(Work task): The expected output is the full set of entries, printed exactly, without pictures.

Collected data entries:
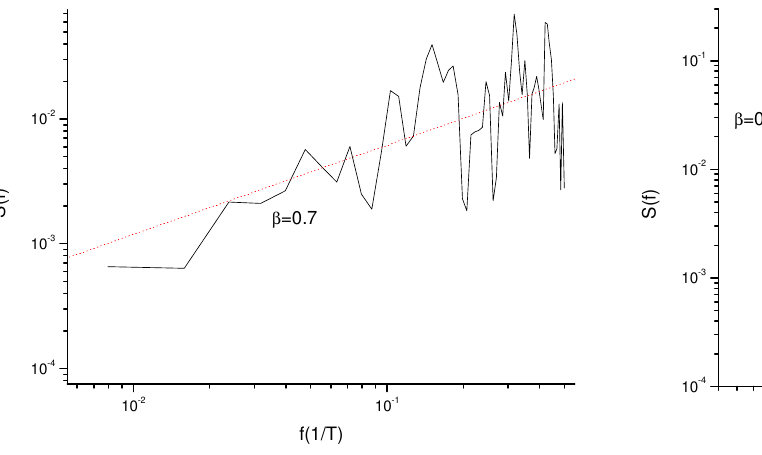
Fig. 6. Power spectrum of the shuffled increment time series.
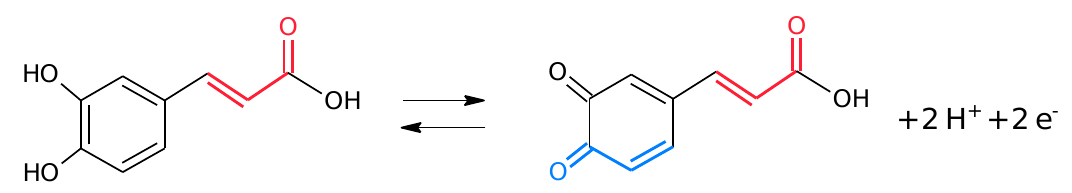
Figure 1. Schematic representation of caffeic acid (CFA) and the relevant oxidized, o -quinone form. The colored functional groups represent the potential Michael acceptors exploitable for anchoring the molecule at the carbon-based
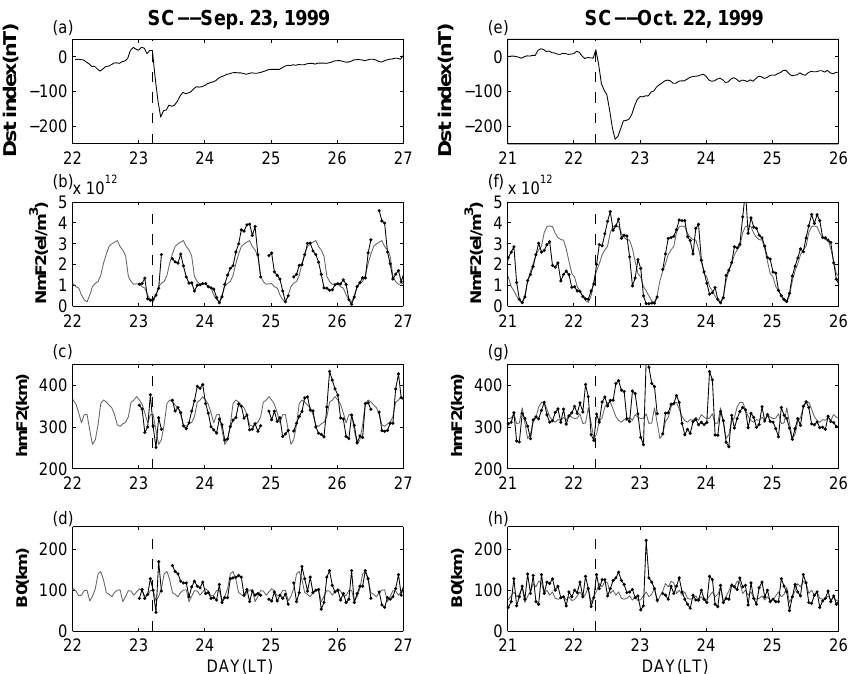
Fig. 4. Variations in Dst, Nm F2, hm F2, and B0 parameters during a geomagnetic storm period on 23 September and 22 October 1999, respectively. The dotted and gray solid lines denote the observed and monthly median values, respectively. The vertical dash line denotes the SSC onset.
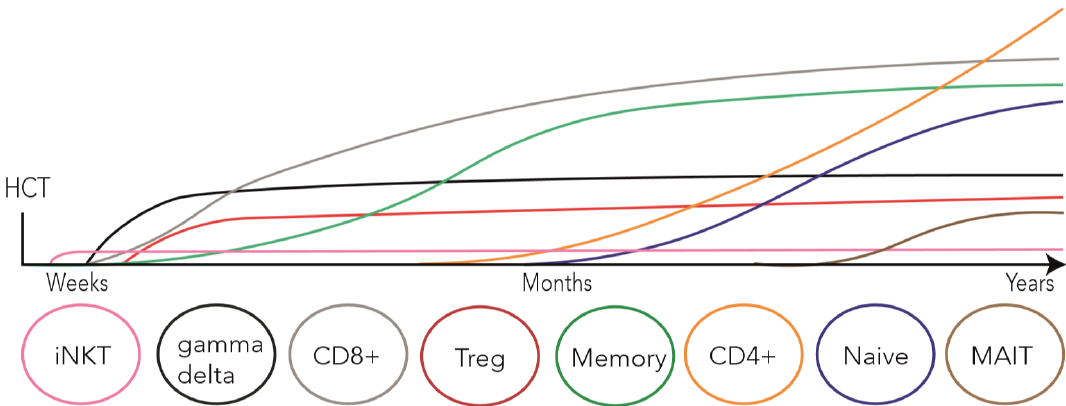
Figure 1. Schematic overview of the reconstitution of the distinct T cell subsets following allogeneic hematopoietic cell transplantation (HCT). iNKT, γδ T cells and Treg cells rapidly recover within weeks to normal levels after the time of Transplant. CD8 + , CD4 + and memory T cell recovery can be as early as one to two months, and these subsets subsequently reconstitute within one to two years. Reconstitution of the naive T cell pool highly depends on thymopoiesis and can take years, starting around three months after transplantation. MAIT cell frequencies seem to remain extremely low within the first year and only reach normal levels after years following allogeneic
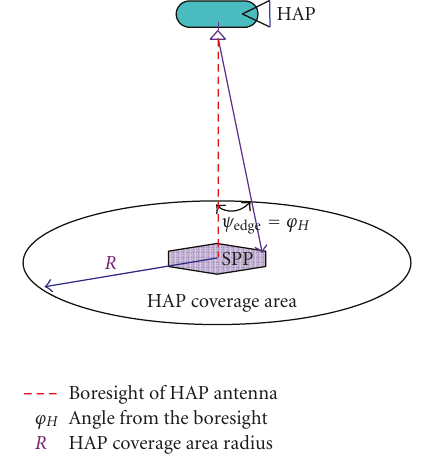
Figure 3: HAP antenna beamwidth definition.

(Expected output):
Fig. 6. Power spectrum of the shuffled increment time series.
Figure 1. Schematic representation of caffeic acid (CFA) and the relevant oxidized, o -quinone form. The colored functional groups represent the potential Michael acceptors exploitable for anchoring the molecule at the carbon-based
Fig. 4. Variations in Dst, Nm F2, hm F2, and B0 parameters during a geomagnetic storm period on 23 September and 22 October 1999, respectively. The dotted and gray solid lines denote the observed and monthly median values, respectively. The vertical dash line denotes the SSC onset.
Figure 1. Schematic overview of the reconstitution of the distinct T cell subsets following allogeneic hematopoietic cell transplantation (HCT). iNKT, γδ T cells and Treg cells rapidly recover within weeks to normal levels after the time of Transplant. CD8 + , CD4 + and memory T cell recovery can be as early as one to two months, and these subsets subsequently reconstitute within one to two years. Reconstitution of the naive T cell pool highly depends on thymopoiesis and can take years, starting around three months after transplantation. MAIT cell frequencies seem to remain extremely low within the first year and only reach normal levels after years following allogeneic
Figure 3: HAP antenna beamwidth definition.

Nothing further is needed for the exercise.